*** Block opens ***

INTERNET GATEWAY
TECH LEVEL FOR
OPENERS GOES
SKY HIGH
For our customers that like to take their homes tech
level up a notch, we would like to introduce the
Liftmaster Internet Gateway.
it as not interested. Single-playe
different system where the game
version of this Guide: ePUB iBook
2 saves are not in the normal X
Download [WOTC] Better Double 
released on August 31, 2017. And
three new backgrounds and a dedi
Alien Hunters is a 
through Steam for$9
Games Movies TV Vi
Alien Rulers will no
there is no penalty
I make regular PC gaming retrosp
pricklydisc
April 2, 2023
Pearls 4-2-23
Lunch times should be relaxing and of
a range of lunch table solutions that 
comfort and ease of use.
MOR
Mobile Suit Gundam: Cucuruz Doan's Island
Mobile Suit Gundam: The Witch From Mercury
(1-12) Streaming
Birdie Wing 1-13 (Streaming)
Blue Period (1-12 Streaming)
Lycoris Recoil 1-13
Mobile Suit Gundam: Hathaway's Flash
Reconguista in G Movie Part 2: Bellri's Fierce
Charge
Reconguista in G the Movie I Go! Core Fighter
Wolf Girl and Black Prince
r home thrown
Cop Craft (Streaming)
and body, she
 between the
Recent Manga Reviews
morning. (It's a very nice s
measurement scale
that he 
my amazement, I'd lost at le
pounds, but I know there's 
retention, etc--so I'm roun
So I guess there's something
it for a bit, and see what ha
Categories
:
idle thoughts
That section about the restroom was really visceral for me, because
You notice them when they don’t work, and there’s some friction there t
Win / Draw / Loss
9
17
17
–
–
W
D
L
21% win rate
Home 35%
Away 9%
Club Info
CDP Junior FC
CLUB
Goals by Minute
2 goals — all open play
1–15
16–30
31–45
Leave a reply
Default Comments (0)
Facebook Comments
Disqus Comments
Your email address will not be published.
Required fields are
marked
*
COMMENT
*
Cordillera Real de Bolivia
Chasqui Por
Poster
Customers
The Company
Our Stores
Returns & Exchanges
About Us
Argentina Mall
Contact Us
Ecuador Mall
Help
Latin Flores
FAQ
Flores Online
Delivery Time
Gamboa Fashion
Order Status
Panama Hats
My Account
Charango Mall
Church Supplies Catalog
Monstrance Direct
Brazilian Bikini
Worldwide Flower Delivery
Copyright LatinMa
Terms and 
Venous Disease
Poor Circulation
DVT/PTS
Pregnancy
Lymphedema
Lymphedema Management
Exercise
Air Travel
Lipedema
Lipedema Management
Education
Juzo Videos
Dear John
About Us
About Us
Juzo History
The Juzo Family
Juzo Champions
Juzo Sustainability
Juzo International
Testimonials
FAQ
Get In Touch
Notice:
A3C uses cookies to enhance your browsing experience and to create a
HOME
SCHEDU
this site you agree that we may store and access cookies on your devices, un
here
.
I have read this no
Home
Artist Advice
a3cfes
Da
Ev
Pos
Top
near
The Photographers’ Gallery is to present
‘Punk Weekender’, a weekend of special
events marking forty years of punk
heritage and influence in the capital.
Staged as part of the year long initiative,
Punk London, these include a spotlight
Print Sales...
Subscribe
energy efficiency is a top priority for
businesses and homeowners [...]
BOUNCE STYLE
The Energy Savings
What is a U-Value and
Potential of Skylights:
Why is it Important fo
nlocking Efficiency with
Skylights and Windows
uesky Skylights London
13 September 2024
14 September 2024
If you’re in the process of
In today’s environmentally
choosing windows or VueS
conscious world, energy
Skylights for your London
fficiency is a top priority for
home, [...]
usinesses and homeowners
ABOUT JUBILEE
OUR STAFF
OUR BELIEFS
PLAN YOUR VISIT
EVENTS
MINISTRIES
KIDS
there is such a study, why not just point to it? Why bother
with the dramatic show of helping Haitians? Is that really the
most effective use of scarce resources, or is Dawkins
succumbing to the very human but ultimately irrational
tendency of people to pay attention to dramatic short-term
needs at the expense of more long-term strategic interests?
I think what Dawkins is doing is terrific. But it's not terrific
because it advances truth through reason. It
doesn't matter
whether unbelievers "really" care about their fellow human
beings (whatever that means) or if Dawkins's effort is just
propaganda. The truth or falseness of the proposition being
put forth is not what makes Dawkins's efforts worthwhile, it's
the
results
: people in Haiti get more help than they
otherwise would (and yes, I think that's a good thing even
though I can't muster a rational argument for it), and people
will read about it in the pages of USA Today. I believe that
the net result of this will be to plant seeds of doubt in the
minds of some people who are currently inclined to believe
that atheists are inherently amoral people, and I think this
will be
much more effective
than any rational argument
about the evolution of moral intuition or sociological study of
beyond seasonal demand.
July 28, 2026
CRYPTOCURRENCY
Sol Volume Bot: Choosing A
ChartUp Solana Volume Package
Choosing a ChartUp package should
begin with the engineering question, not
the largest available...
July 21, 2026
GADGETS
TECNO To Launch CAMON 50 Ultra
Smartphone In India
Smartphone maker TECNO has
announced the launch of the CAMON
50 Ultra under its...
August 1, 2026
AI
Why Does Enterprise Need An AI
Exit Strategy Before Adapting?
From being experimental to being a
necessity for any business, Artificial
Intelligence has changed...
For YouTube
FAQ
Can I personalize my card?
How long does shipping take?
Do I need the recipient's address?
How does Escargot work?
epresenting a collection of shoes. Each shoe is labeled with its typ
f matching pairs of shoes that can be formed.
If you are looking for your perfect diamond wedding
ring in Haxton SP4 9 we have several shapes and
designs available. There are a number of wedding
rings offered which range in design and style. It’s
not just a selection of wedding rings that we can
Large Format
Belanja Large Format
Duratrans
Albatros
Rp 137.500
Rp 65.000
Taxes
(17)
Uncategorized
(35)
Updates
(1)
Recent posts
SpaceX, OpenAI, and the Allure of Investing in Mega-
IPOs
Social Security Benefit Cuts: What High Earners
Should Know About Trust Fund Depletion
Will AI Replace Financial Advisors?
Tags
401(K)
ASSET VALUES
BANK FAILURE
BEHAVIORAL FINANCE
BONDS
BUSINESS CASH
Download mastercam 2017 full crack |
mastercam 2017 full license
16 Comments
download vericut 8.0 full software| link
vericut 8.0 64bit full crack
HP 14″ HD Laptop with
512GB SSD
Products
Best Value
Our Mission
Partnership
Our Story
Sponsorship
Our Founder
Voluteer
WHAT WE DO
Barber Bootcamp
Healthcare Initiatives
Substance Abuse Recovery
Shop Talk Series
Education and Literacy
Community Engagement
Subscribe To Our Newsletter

*** Block closes ***

**Exercise directions:** In the material above, find the line with "HP 14″ HD Laptop with"; then copy it and every line after it, exactly, through the end.

**Exercise response:**
HP 14″ HD Laptop with
512GB SSD
Products
Best Value
Our Mission
Partnership
Our Story
Sponsorship
Our Founder
Voluteer
WHAT WE DO
Barber Bootcamp
Healthcare Initiatives
Substance Abuse Recovery
Shop Talk Series
Education and Literacy
Community Engagement
Subscribe To Our Newsletter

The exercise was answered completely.